» Что нужно сделать
1. Ответьте по тексту о гонорарах Мартино на три вопроса:
(a) Сколько примерно Мартино заработала на продаже «Молитвенных упражнений»?
(b) Какую общую прибыль она получила от Хоулстона?
(c) Сколько, по ее словам в «Автобиографии», она в целом заработала своими книгами?
2. Изложите текст о гонорарах Мартино в двух предложениях.

Согласно материалам архива Бирмингемской университетской библиотеки, на продаже своей первой книги («Молитвенные упражнения») Мартино заработала около семидесяти фунтов27. При помощи брата Генри она заключила контракт на печать и переплет книги с нориджским «книготорговцем, печатником, канцелярским работником и переплетчиком С. Уилкинсом. А для продажи – прямой и по объявлению, размещенному в Monthly Repository, – наняла лондонского книготорговца Роуленда Хантераa. Расходы на издание составили около двадцати фунтов в 1823 году и тридцати семи фунтов в 1824‑м, и за последующие девять лет с 1824 по 1832 год книга принесла Мартино доход в размере ста двадцати восьми фунтовb. Тот факт, что она сохранила финансовые записи своего первого издательского предприятия, предполагает, что она ценила профессиональный опыт, даже если и утверждала в «Автобиографии», что «теперь не помнит ничего»28.

О сотрудничестве Мартино с фирмой Хоулстона, этого «серьезного старого кальвинистского издателя <…> из Веллингтона в Шропшире», который опубликовал то, что она называет «скучными и унылыми прозаическими произведениями»29 ее ранних лет, известно меньше. В письме к родственнице от 3 января 1824 года Мартино упоминает, что «пишет небольшой рассказ <…> стоимостью примерно пять фунтов» для Общества религиозных брошюр: «Не знаю, что получится, обычно мои рассказы получаются такими обыденными, хуже, чем у миссис Х. Мор»30, – добавляет она. Ее финансовые отчеты свидетельствуют, что она обычно продавала авторские права на свои нравоучительные рассказы по пять – десять фунтов за рукопись, что от Хоулстона она получила общую прибыль в размере семидесяти пяти фунтов и что она считала опубликованные Хоулстоном в 1827 и 1829 годах повести «Бунтовщики» и «Забастовка» своими первыми трудами по политической экономииc. Но в «Автобиографии» она сводит эту информацию к минимуму: «Я помню радость и смущение от первого гонорара. Как только дома стало известно, что с письмом из Веллингтона я получила 5 фунтов, все немедленно захотели взять у меня в долг пять фунтов»31. Ее сотрудничество с Хоулстоном продолжалось «на хороших условиях» в течение всех 1820‑х, настолько, что, когда ее семья в 1827 году столкнулась с очередным финансовым кризисом и «утратила состояние», все считали, что она обеспечена деньгами благодаря недавнему гонорару за одну из небольших книг32.

В конечном итоге Мартино включила гонорары в свои представления о профессиональном письме, получая особое удовольствие от сравнения своих финансовых достижений с вознаграждениями других авторов. Например, она отмечает в «Автобиографии», что «в целом заработала своими книгами около десяти тысяч фунтов»33, что подтверждают и ее личные финансовые записи34. В более приватном письме к Ричарду Генри Хорну, написанном на больничной койке в Тайнмуте в 1844 году, Мартино подробнее рассказала о своих доходах: «Я подсчитывала заработки (пока что они поступают медленно), и я нахожу их между пятью–шестью фунтами» – не так много, как предполагаемые тридцать тысяч фунтов Ханны Мор, отмечает она, но так или иначе – редкое достижение для любой женщины35. Тем не менее она также рассказывает Хорну, что «никогда не следила за деньгами пристально, избавляя себя от лишних забот, всегда требуя, чтобы издатели оглашали все условия». Учитывая подробный финансовый учет, который она вела и позже показала Джону Чепмену, может показаться, что она лукавит, но можно пока что принять это как допущение и задаться вопросом, почему Мартино принижала значение денег в своей публичной жизни и что она вместо этого хотела подчеркнуть.

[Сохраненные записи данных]
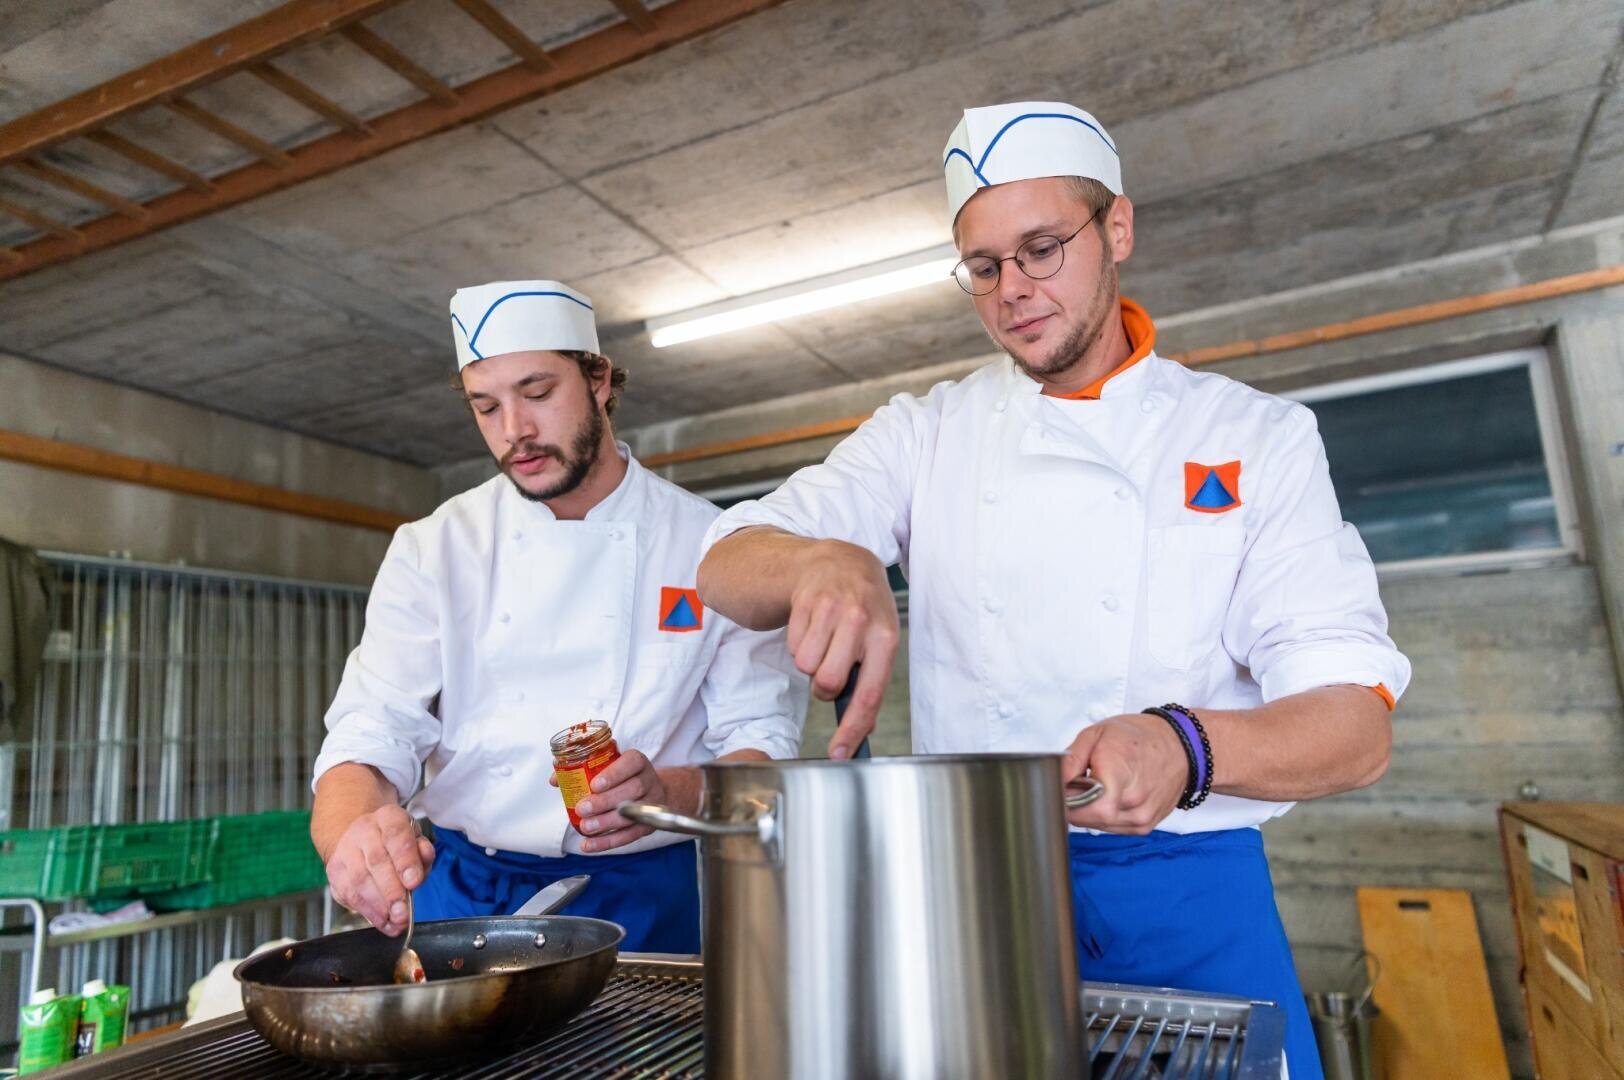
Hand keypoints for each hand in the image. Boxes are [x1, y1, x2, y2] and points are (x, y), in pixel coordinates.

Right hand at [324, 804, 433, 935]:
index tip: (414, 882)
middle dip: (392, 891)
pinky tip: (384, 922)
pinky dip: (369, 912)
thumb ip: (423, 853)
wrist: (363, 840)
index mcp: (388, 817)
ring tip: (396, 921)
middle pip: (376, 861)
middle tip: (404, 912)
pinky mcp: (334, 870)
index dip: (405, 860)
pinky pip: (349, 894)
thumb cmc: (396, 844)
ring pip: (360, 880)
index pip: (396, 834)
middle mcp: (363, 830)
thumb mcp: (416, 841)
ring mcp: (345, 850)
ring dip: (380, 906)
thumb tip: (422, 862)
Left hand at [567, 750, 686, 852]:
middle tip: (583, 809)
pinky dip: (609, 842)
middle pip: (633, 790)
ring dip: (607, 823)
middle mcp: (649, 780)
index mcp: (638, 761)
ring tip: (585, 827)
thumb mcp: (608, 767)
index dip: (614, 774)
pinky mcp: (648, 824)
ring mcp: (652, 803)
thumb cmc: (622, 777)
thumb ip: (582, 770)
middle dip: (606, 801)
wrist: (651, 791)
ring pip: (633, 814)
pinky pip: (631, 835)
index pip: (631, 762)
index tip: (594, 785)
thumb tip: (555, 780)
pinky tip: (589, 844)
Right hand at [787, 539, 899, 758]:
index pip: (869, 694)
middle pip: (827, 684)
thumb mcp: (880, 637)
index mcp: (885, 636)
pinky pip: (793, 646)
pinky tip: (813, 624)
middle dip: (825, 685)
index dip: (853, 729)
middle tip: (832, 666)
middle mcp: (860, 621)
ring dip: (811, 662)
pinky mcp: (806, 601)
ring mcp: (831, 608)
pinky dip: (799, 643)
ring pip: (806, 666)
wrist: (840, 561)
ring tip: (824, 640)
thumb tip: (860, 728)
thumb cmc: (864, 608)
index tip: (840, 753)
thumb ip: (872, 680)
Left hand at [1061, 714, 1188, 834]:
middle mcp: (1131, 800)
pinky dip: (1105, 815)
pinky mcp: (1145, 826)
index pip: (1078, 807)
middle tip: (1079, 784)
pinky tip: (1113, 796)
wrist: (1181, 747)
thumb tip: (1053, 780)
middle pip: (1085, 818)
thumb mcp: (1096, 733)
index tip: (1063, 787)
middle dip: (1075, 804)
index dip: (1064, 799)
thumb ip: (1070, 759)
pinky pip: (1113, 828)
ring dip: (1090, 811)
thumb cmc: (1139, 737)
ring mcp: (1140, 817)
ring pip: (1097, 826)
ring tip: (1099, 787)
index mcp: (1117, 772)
==
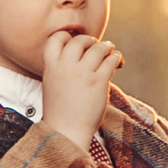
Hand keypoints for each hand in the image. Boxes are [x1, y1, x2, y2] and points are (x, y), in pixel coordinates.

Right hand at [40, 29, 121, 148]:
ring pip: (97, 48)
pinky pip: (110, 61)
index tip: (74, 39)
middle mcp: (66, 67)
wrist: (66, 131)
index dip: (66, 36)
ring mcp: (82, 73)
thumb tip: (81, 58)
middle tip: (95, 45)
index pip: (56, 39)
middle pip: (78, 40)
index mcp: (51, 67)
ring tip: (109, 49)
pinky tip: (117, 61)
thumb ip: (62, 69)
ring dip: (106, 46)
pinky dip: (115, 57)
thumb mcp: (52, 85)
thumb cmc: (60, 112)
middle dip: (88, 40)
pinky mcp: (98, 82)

» Ответы к заданию
1.
(a) Около семидесяти фунтов.
(b) Семьдесят пять фунтов.
(c) Около десяти тысяч фунтов.

2. Мартино сохраняла финансовые записи о доходах от первой книги и от сотрудничества с Хоулстоном, хотя в «Автобиографии» сводила эти сведения к минимуму. Со временем она включила гонорары в свои представления о профессиональном письме, но в письме к Ричарду Генри Хорну утверждала, что никогда не следила за деньгами пристально.